Mimesi tra il corpo dell’eroe “un uomo aitante, di corporatura robusta… sul viso un’espressione di spossatezza, pena, affatto incompatibile anzi sconveniente con le dimensioni del corpo con i muscoli tesi delle braccia, delle cosce, dei polpacci” e il corpo teso, nervoso, scattante dell’attore. Ossimoro che si fa mimesi: ecco la grandezza dello spettacolo “Aiace”. Un’interpretazione materica che non cede all’enfasi ma allo slancio, mai titubante e sempre all’erta, professionalità e fuoco: “il violento shock del genio” prendendo in prestito Louis Aragon su Ritsos. Lo Cascio in poco più di un’ora prende possesso del teatro, della tragedia. Si fa coro nell’onirico ripetere le iniziali del nome “Ai, ai, ai”: l’interiezione greca del dolore. Potremmo chiamarlo virtuosimo, lo chiamiamo mestiere. Come quando si appropria della musicalità e pare cantare le parole, perché se l’uomo soffre o perde la ragione la parola si allunga nella primordialità del suono. O si appropria della melodia di Ritsos: “Come siamo piccoli, Dio mio, piccoli di fronte al mondo infinito che si desta, di fronte alla luce calda immortale, e all’improvviso sentii rimpicciolirsi tutta la maledizione e il terrore della notte”. Il Novecento di Ritsos irrompe di incanto “il cuore umano è un’umida radice della terra, paziente, nascosta così profondamente, si avvicina la primavera: può darsi che germogli ancora” e di disincanto “ho dissipato le forze combattendo fantasmi e che ridano quanto vogliano… i greci un giorno si ricorderanno di me e se anche se non si ricorderanno che importa? a me importa quel che ho trovato perdendo”. Lo Cascio traduce la compassione e gli schizzi di ironia nel corpo che si piega o si contorce per accenni, nella voce che arriva fino al gemito e al pianto (vero) mentre la musica si fa talvolta quasi silenzio e diventa un’intima nenia .
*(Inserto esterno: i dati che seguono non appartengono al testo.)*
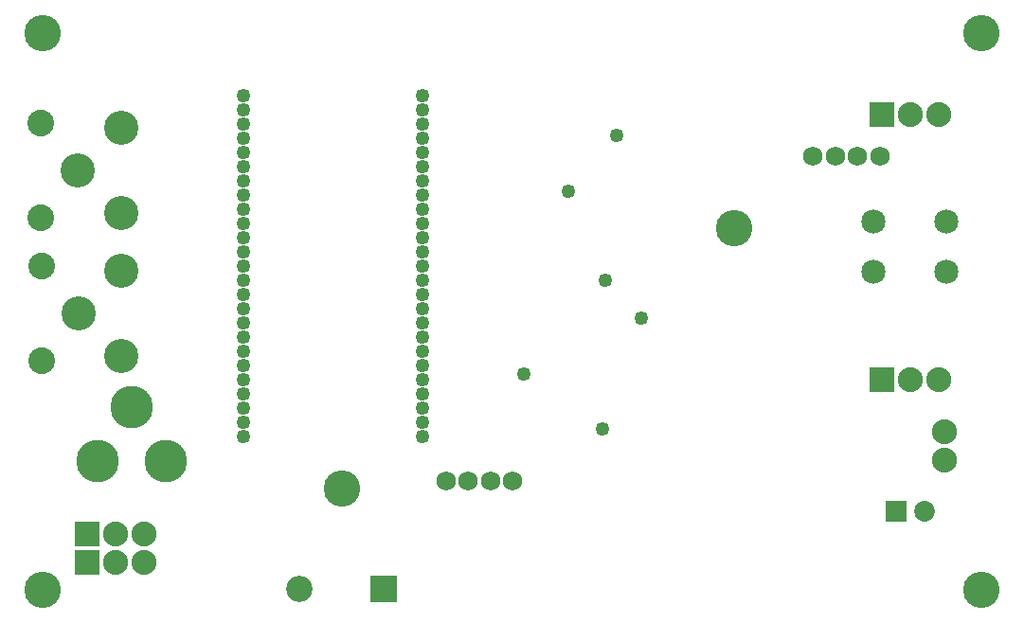
<source format=gbs>
G04 MADE WITH FRITZING*
G04 WWW.FRITZING.ORG*
G04 DOUBLE SIDED*
G04 HOLES PLATED*
G04 CONTOUR ON CENTER OF CONTOUR VECTOR*
%ASAXBY*%
%FSLAX23Y23*%
%MOIN*%
%OFA0B0*%
%SFA1.0B1.0*%
%ADD10C,0.088000*%
%ADD11C,0.049370*%
%ADD12C,0.092000*%
%ADD13C,0.128110*%
%ADD14C,0.085000*%
%ADD15C,0.069055*%
%ADD16C,0.120551*%
%ADD17C,0.094000*%
%ADD18C,0.150000*%
%ADD19C,0.072992*%
%ADD20R,0.088000X0.088000*%
%ADD21R,0.092000X0.092000*%
%ADD22R,0.072992X0.072992*%
%LNMASK0*%
G90*
G70*
G54D10*
X3071Y867D03*
X3171Y867D03*
X3271Y867D03*
G54D11*
X2136Y1726D03*
X2224Y1082D03*
X1968Y1530D03*
X1810Y886D03*
X2087Y692D03*
X2096Y1216D03*
G54D12*
X1317Y129D03*
X1019Y129D03*
X1317Y129D03*
X1019Y129D03*
G54D10*
X275Y324D03*
X375Y324D03*
X475Y324D03*
X275Y224D03*
X375Y224D03*
X475Y224D03*
G54D13*
X3422Y127D03*
X3422Y2088D03*
X117Y126D03*
X117Y2087D03*
G54D14*
X3298Y1246D03*
X3042Y1246D03*
X3298Y1423D03*
X3042Y1423D03*
G54D11*
X825Y1866D03*
X825Y1816D03*
X825Y1766D03*
X825Y1716D03*
X825Y1666D03*
X825Y1616D03*
X825Y1566D03*
X825Y1516D03*
X825Y1466D03*
X825Y1416D03*
X825Y1366D03*
X825Y1316D03*
X825Y1266D03*
X825Y1216D03*
X825Y1166D03*
X825Y1116D03*
X825Y1066D03*
X825Y1016D03*
X825Y966D03*
X825Y916D03*
X825Y866D03*
X825Y816D03*
X825Y766D03*
X825Y716D03*
X825Y666D03*
X825Y1866D03*
X825Y1816D03*
X825Y1766D03*
X825Y1716D03*
X825Y1666D03*
X825Y1616D03*
X825Y1566D03*
X825Y1516D03*
X825Y1466D03*
X825Y1416D03*
X825Y1366D03*
X825Y1316D03*
X825Y1266D03*
X825Y1216D03*
X825Y1166D03*
X825Y1116D03*
X825Y1066D03*
X825Y1016D03*
X825Y966D03*
X825Y916D03*
X825Y866D03*
X825Y816D03*
X825Y766D03*
X825Y716D03*
X825Y666D03*
X1455Y1866D03*
X1455Y1816D03*
X1455Y1766D03*
X1455Y1716D03*
X1455Y1666D03*
X1455Y1616D03*
X1455Y1566D03*
X1455Y1516D03*
X1455Y1466D03*
X1455Y1416D03*
X1455Y1366D03*
X1455Y1316D03*
X1455Y1266D03*
X1455Y1216D03*
X1455Y1166D03*
X1455Y1116D03*
X1455Y1066D03*
X1455Y1016D03*
X1455Y966D03*
X1455Y916D03*
X1455Y866D03*
X1455Y816D03*
X1455Y766D03*
X1455Y716D03*
X1455Y666D03*
X1455Y1866D03*
X1455Y1816D03*
X1455Y1766D03*
X1455Y1716D03*
X1455Y1666D03*
X1455Y1616D03*
X1455Y1566D03*
X1455Y1516D03*
X1455Y1466D03*
X1455Y1416D03*
X1455Y1366D03*
X1455Y1316D03*
X1455Y1266D03*
X1455Y1216D03*
X1455Y1166D03*
X1455Y1116D03*
X1455Y1066D03*
X1455Y1016D03*
X1455Y966D03*
X1455Y916D03*
X1455Y866D03*
X1455Y816D03*
X1455Y766D03*
X1455Y716D03*
X1455Y666D03*
G54D15*
X1536Y509D03*
X1615Y509D03*
X1694Y509D03*
X1772Y509D03*
X1536Y509D03*
X1615Y509D03*
X1694Y509D03*
X1772Y509D03*
X2828Y1653D03*
X2907Y1653D03*
X2985Y1653D03*
X3064Y1653D03*
X2828Y1653D03*
X2907Y1653D03*
X2985Y1653D03*
X3064Y1653D03*
G54D13*
X2549Y1400D03*
X1170Y482D03*
G54D10*
X3289Y683D03*
X3289Y583D03*
X3289Y683D03*
X3289Y583D03*
G54D16*
X243Y1100D03*
X394Y950D03*
X394Y1251D03*
G54D17*
X113Y933D03*
X113Y1267D03*
G54D16*
X243Y1100D03*
X394Y950D03*
X394Y1251D03*
G54D17*
X113Y933D03*
X113Y1267D03*
G54D16*
X243Y1100D03*
X394Y950D03*
X394Y1251D03*
G54D17*
X113Y933D03*
X113Y1267D03*
G54D16*
X242Y1603D03*
X393Y1454D03*
X393Y1754D03*
G54D17*
X112Y1436D03*
X112Y1771D03*
G54D16*
X242Y1603D03*
X393Y1454D03*
X393Y1754D03*
G54D17*
X112Y1436D03*
X112Y1771D03*
G54D16*
X242Y1603D03*
X393Y1454D03*
X393Y1754D03*
G54D17*
X112Y1436D03*
X112Y1771D03*
G54D18*
X549Y579D03*
X309Y579D03*
X429Y769D03*
X549Y579D03*
X309Y579D03*
X429Y769D03*
G54D10*
X3072Y1801D03*
X3172Y1801D03*
X3272Y1801D03*
G54D19*
X3122Y403D03*
X3221Y403D03*
G54D20*
X3071Y867D03*
G54D21*
X1318Y129D03*
X1318Y129D03*
G54D20*
X275Y324D03*
X275Y224D03*
X3072Y1801D03*
G54D22*
X3122Y403D03*
G04 End of Mask0*
M02*
</source>
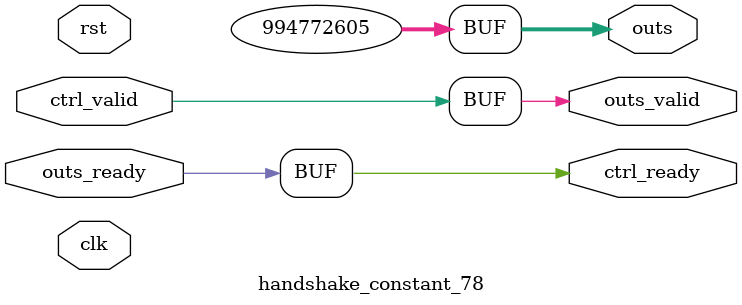
<source format=v>
`timescale 1ns / 1ps
module handshake_constant_78 #(
  parameter DATA_WIDTH = 32  // Default set to 32 bits
) (
  input                       clk,
  input                       rst,
  // Input Channel
  input                       ctrl_valid,
  output                      ctrl_ready,
  // Output Channel
  output [DATA_WIDTH - 1 : 0] outs,
  output                      outs_valid,
  input                       outs_ready
);
  assign outs       = 37'b0101100111011010010110000011001111101;
  assign outs_valid = ctrl_valid;
  assign ctrl_ready = outs_ready;

endmodule

</source>
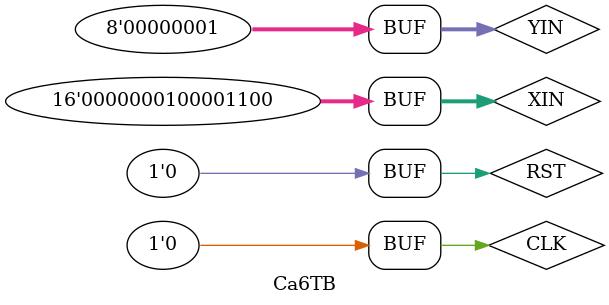
<source format=v>
`timescale 1ns/1ns

module Ca6TB();
    reg CLK = 0;
    reg RST = 0;
    reg[15:0] XIN = 16'b0000000100001100;
    reg[7:0] YIN = 8'b0000001;
    wire [15:0] COSX;
    all UUT1(.clk(CLK), .rst(RST), .x(XIN), .y(YIN), .out(COSX));
    initial repeat(100) #1000 CLK = ~CLK;
endmodule//0000000110010010

</source>
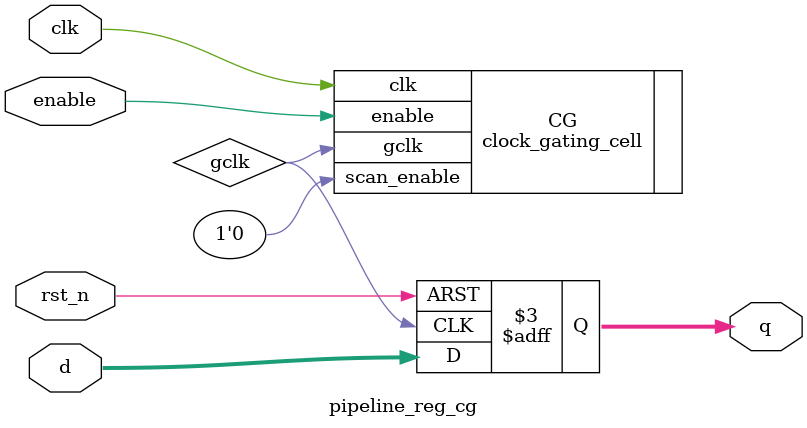
<source format=sv>
module pipeline_reg_cg #(
    parameter WIDTH = 16
)(
    input  logic             clk,
    input  logic             rst_n,
    input  logic             enable,
    input  logic [WIDTH-1:0] d,
    output logic [WIDTH-1:0] q
);
    logic gclk;

    clock_gating_cell CG (
        .clk(clk),
        .enable(enable),
        .scan_enable(1'b0),
        .gclk(gclk)
    );

    always_ff @(posedge gclk or negedge rst_n) begin
        if (!rst_n)
            q <= '0;
        else
            q <= d;
    end
endmodule

</source>
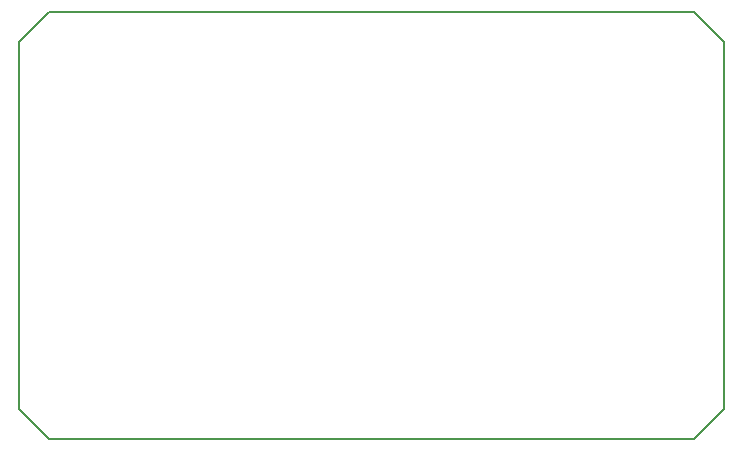
<source format=gm1>
G04 #@! TF.FileFunction,Profile,NP*
%FSLAX46Y46*%
G04 Gerber Fmt 4.6, Leading zero omitted, Abs format (unit mm)*
G04 Created by KiCad (PCBNEW 4.0.7-e2-6376~60~ubuntu17.10.1) date Thu Dec 28 10:46:34 2017*
%MOMM*%
%LPD*%
G01*
G04 APERTURE LIST*
%ADD10C,0.100000*%
%ADD11C,0.150000*%
G04 APERTURE END LIST*
D10*
D11*
X146685000Y-76835000D02*
X201295000Y-76835000D01*
X203835000Y-79375000D02*
X201295000Y-76835000D01*
X203835000Y-110490000D02*
X203835000Y-79375000D01*
X201295000Y-113030000D02*
X203835000Y-110490000D01*
X146685000Y-113030000D02*
X201295000Y-113030000D01*
X144145000Y-79375000D02*
X146685000Y-76835000D01*
X144145000Y-110490000D02*
X144145000Y-79375000D01*
X146685000Y-113030000D02*
X144145000Y-110490000D01*
M02*

</source>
Poi si smorzano i suoni e la luce proietta il blu sulle antiche pietre: avviene una frazione minima di tempo in cui il pubblico rimane fermo per meraviglia. Una frazione di silenzio fino a quel battimani con cui ho aperto il mio racconto. Chissà se le parole sono state quelle giuste: ma è difficilissimo dare corpo sonoro all’emozione. Tranne se si è un GUP Alcaro o quell’animale da palcoscenico di Luigi Lo Cascio.